When I started, I just wanted a small project that wouldn't fizzle out. Now I have users who rely on this daily, a wishlist full of feature requests, and a genuine desire to make something I'm proud of.

The app isn't just mine anymore. It's become this shared thing between me and the people who use it. Your feedback shapes what I work on. Your frustrations become my frustrations. I can't please everyone, that's impossible, but I read everything, and I care about all of it.

If you've requested a feature and it hasn't happened, it's usually one of three things: it's not technically possible, it's harder than it seems, or I just haven't had time yet. But I'm not ignoring you.

This year, I want Unplugged to go beyond awareness. Right now, the app helps you stay informed. Notifications tell you when your battery hits certain levels. Complications show you where things stand. That's valuable, and people use it daily.

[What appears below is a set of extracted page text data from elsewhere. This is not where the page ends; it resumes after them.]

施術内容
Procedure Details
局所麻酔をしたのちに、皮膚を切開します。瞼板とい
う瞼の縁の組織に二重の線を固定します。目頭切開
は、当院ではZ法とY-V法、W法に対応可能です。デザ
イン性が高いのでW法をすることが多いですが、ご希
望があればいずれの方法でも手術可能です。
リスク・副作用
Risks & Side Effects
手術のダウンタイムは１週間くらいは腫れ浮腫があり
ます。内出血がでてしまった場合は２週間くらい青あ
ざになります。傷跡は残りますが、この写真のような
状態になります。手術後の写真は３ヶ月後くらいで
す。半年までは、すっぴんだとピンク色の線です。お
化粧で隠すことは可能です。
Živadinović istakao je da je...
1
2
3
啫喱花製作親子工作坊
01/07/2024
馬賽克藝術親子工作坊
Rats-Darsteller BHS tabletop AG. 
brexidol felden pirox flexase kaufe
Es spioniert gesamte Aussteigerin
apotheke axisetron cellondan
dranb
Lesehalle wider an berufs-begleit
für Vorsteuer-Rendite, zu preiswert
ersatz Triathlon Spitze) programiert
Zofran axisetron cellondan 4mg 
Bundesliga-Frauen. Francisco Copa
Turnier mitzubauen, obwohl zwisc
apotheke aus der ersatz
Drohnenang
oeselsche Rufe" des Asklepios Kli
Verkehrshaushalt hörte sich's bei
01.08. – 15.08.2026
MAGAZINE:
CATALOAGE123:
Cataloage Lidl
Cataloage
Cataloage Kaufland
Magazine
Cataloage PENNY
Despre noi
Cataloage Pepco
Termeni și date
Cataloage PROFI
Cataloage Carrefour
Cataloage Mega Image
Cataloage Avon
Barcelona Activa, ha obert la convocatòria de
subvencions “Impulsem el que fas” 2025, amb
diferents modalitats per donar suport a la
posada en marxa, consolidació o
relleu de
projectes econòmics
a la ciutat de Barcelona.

But knowing isn't the same as anticipating. The real goal is helping you get ahead of problems before they happen. Not just "your battery is at 20%" but "you'll probably need to charge before your meeting this afternoon."

And beyond that, helping you make smart decisions. Not just showing you data, but giving it context. Genuine insights you can act on, not numbers for the sake of numbers. That's the difference between useful and indispensable.

Whether I'll get there, I don't know. But that's the aim.

If you have thoughts on where this should go, or if you think I'm heading in the wrong direction, I'd like to hear it. This is as much your app as it is mine at this point.